# hey, is this 612 even set up correctly?



## Grantmobile (Aug 24, 2010)

I lost channel 369 Palladia last night for no reason and was looking around in the set up menu and noticed that my zip code in the receiver is 10000???
That's not right, should I put in my actual zip or just leave it the way the installer has it.
It's been that way for almost 2 years anyway.
I wonder if palladia is back today and what happened to it.


----------



## [email protected] Network (Jan 6, 2011)

Grantmobile said:


> I lost channel 369 Palladia last night for no reason and was looking around in the set up menu and noticed that my zip code in the receiver is 10000???
> That's not right, should I put in my actual zip or just leave it the way the installer has it.
> It's been that way for almost 2 years anyway.
> I wonder if palladia is back today and what happened to it.


The zip code in the receiver doesn't matter, it only will give you angles for pointing a dish and does not affect the programming that you receive.
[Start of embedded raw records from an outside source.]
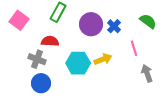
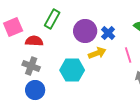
pink square: (19, 20) -> (13, 27), turned 30
red semicircle: (50, 41) -> (34, 41), moved
yellow arrow: (103, 59) -> (97, 53), moved

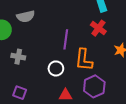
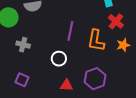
red cross: (98, 28) -> (116, 21), moved
orange L-shape: (84, 60) -> (96, 41), moved

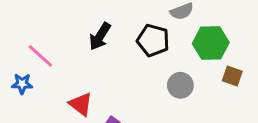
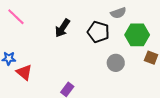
pink line: (40, 56) -> (16, 17), moved
red triangle: (81, 104) -> (24, 72), moved

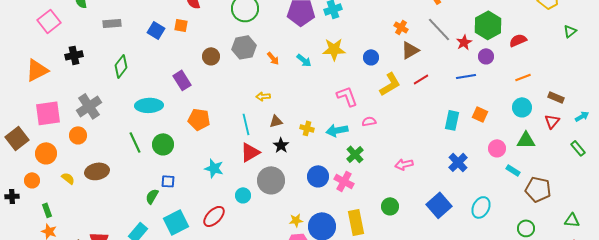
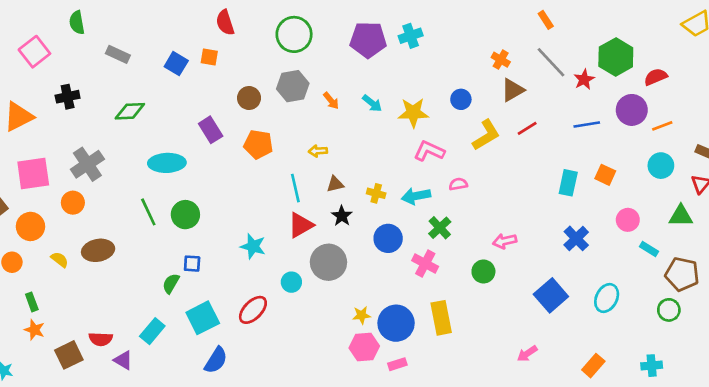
gray rectangle: (112, 23) -> (118, 54), turned 30
yellow star: (334, 49) -> (413, 113), moved
purple circle: (486, 56) -> (632, 110), moved, size x1.5
green diamond: (121, 66) -> (130, 111), turned 50
pink L-shape: (347, 96) -> (429, 151), turned -45
orange pentagon: (199, 119) -> (258, 144), moved
green triangle: (526, 140) -> (681, 216), moved
blue circle: (318, 176) -> (388, 238), moved
green circle: (390, 206) -> (483, 272), moved
green circle: (526, 228) -> (669, 310), moved

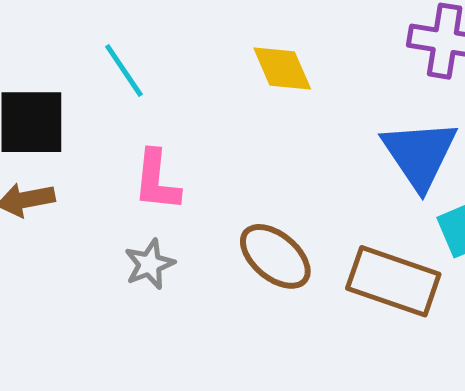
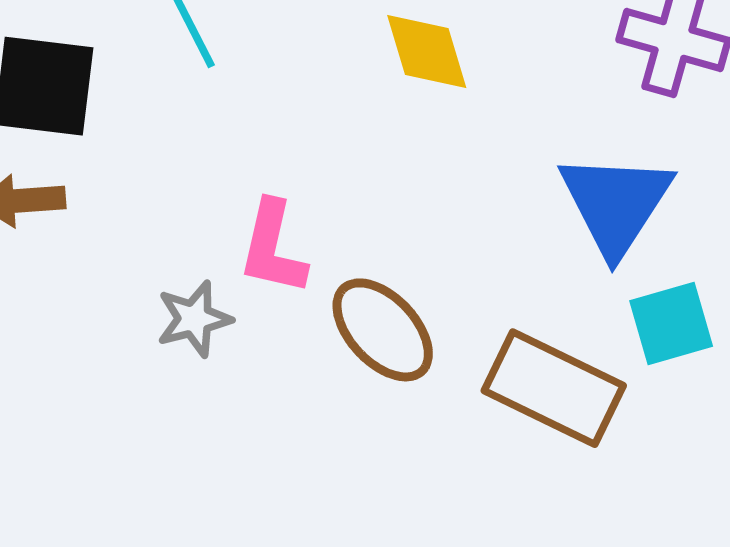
pink L-shape: (157, 181) -> (273, 248), moved

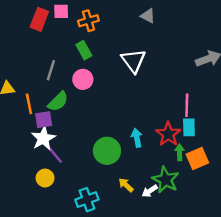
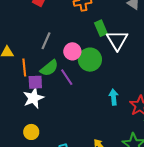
green rectangle: (84, 50) -> (101, 28), moved
cyan arrow: (137, 138) -> (114, 97), moved
green circle: (107, 151) -> (90, 60), moved
purple line: (55, 154) -> (67, 77), moved

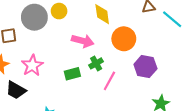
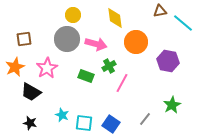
gray circle: (34, 17) -> (67, 39), moved
purple hexagon: (145, 67) -> (168, 61), moved
green rectangle: (72, 74) -> (86, 76), turned 35

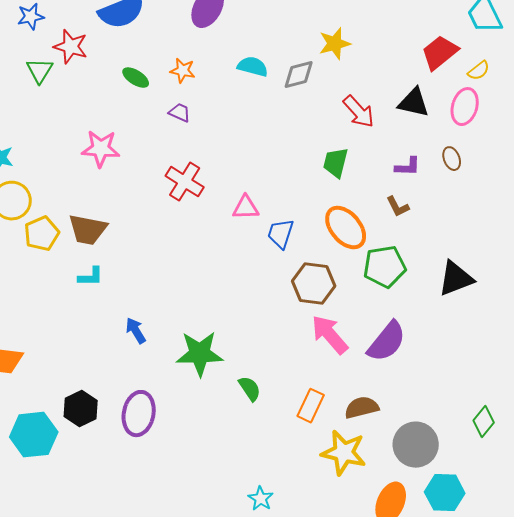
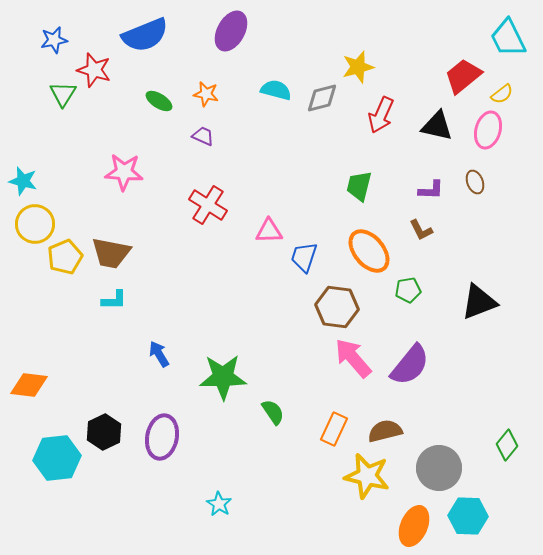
red arrow: (359, 112) -> (381, 115), moved, turned 66
green pentagon: (385, 267) -> (408, 290), size x0.6
cyan star: (261, 499) -> (219, 504), moved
Palladia was removed from the HD (HD free for life, and $10 a month HD package) packages, and is now only available in the Blockbuster Movie Pass


----------



## Grantmobile (Aug 24, 2010)

[email protected] Network said:


> Palladia was removed from the HD (HD free for life, and $10 a month HD package) packages, and is now only available in the Blockbuster Movie Pass


Hd free for life but Dish will remove the few channels worth watching.:lol:

Thanks for the info on zip codes, I thought there might be something wrong since Palladia just disappeared with no notice or anything. I did get the happy holidays from dish network song in my DVR, but I didn't hear any singing about taking channels away.


----------